= Maher al-Agal =

Syrian IS commander

Maher al-Agal (مَاهِرُ ٱلْعَقَّالْ; died 12 July 2022) was a top commander and leader for the Islamic State in Syria. He was involved in aggressively developing IS networks outside Iraq and Syria, according to CENTCOM. Al-Agal was also a commander for Jaysh al-Sharqiyyah.

== History ==
Little is known about his life other than his military history.

He was a part of the Islamic State in Raqqa when the organisation still held that territory.
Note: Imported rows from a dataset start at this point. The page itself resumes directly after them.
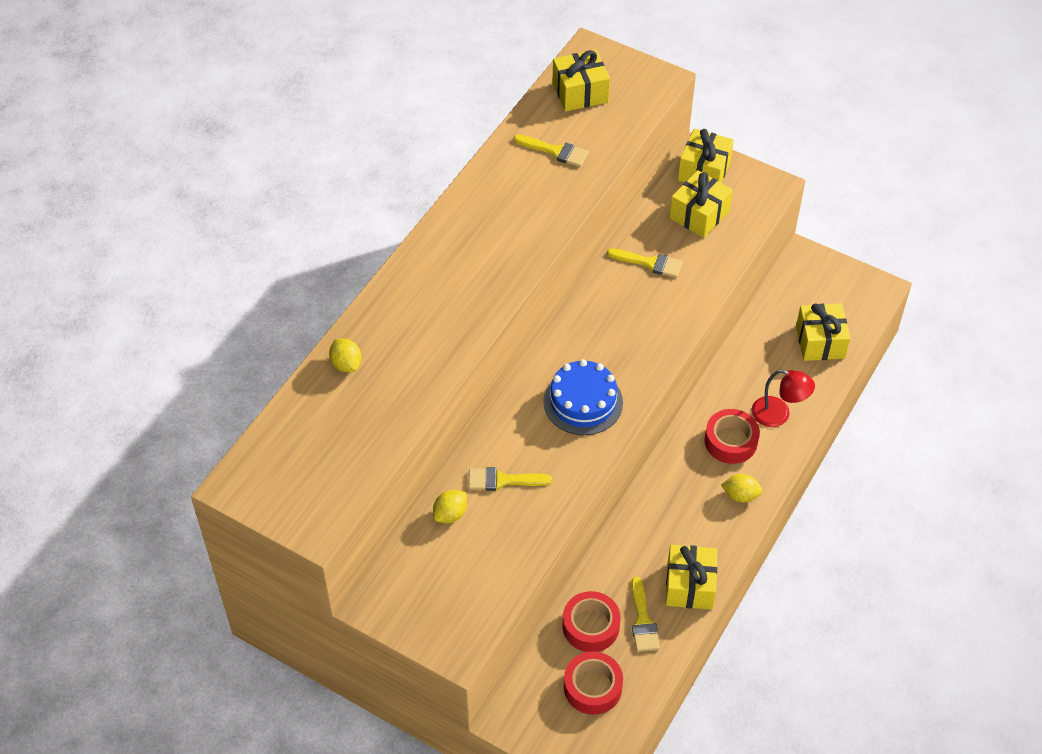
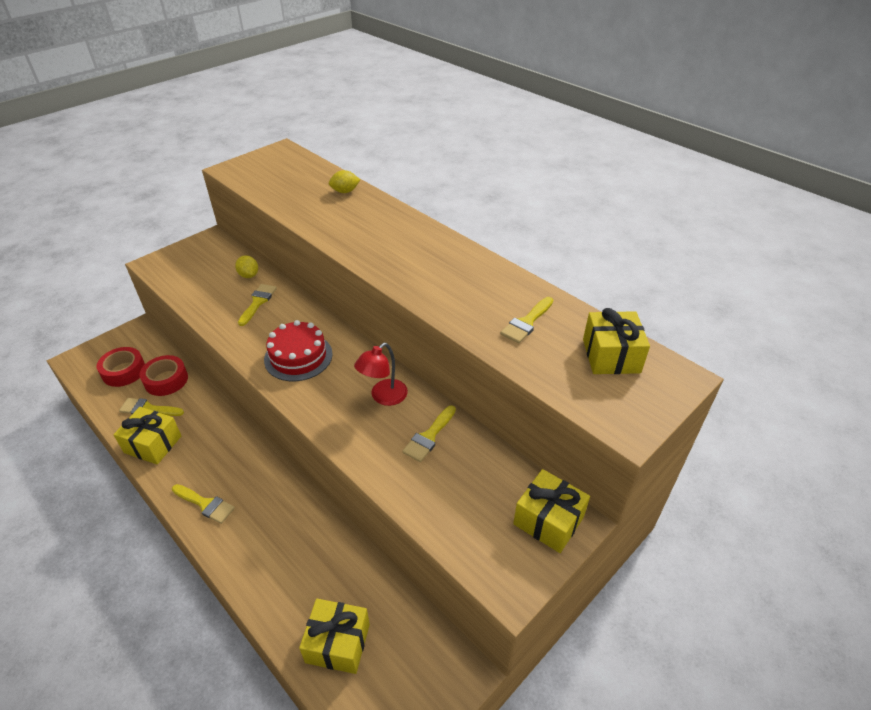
camera: 105 degrees right, 10 degrees down
blue cake [543,359,623,435] -> red cake [264,320,333,381]
yellow gift [669,170,733,238] -> none
red tape [705,409,760,464] -> none
yellow lemon [721,474,763,502] -> yellow brush [172,484,235,524]
red lamp [752,369,815,427] -> red lamp moved to [354,343,408,406]

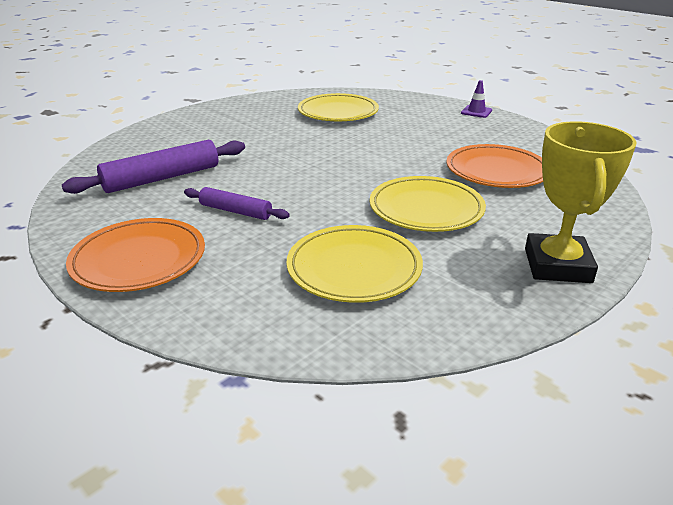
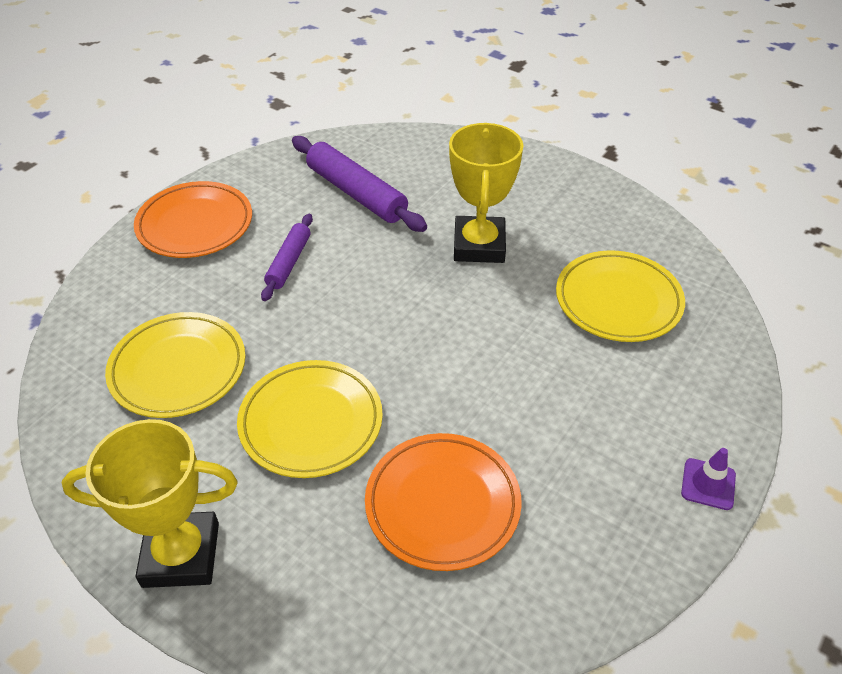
camera: 80 degrees right, 15 degrees up
none -> yellow trophy [449,123,523,263]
When he presumably rose the ranks, he was aggressively spreading IS networks outside of Iraq and Syria worldwide.

Around 2020, al-Agal would be a member of Turkish-backed factions and would live in Afrin in northwestern Syria, where he would soon become a commander of a Syrian rebel group called Jaysh Al-Sharqiyyah.

== Death ==
At 12 July 2022, in Ghaltan village outside the town of Jindires, in northwest Syria, near the border of Hatay Province in Turkey, al-Agal was targeted by a US drone strike while riding his motorcycle, along with an unidentified IS official who was his close affiliate. The attack killed al-Agal and seriously injured the other IS official. This attack took extensive planning for it to come out as a successful operation, without any civilian casualties. The Pentagon used al-Agal's death as an example that they don't need thousands of troops to get rid of threats in their country.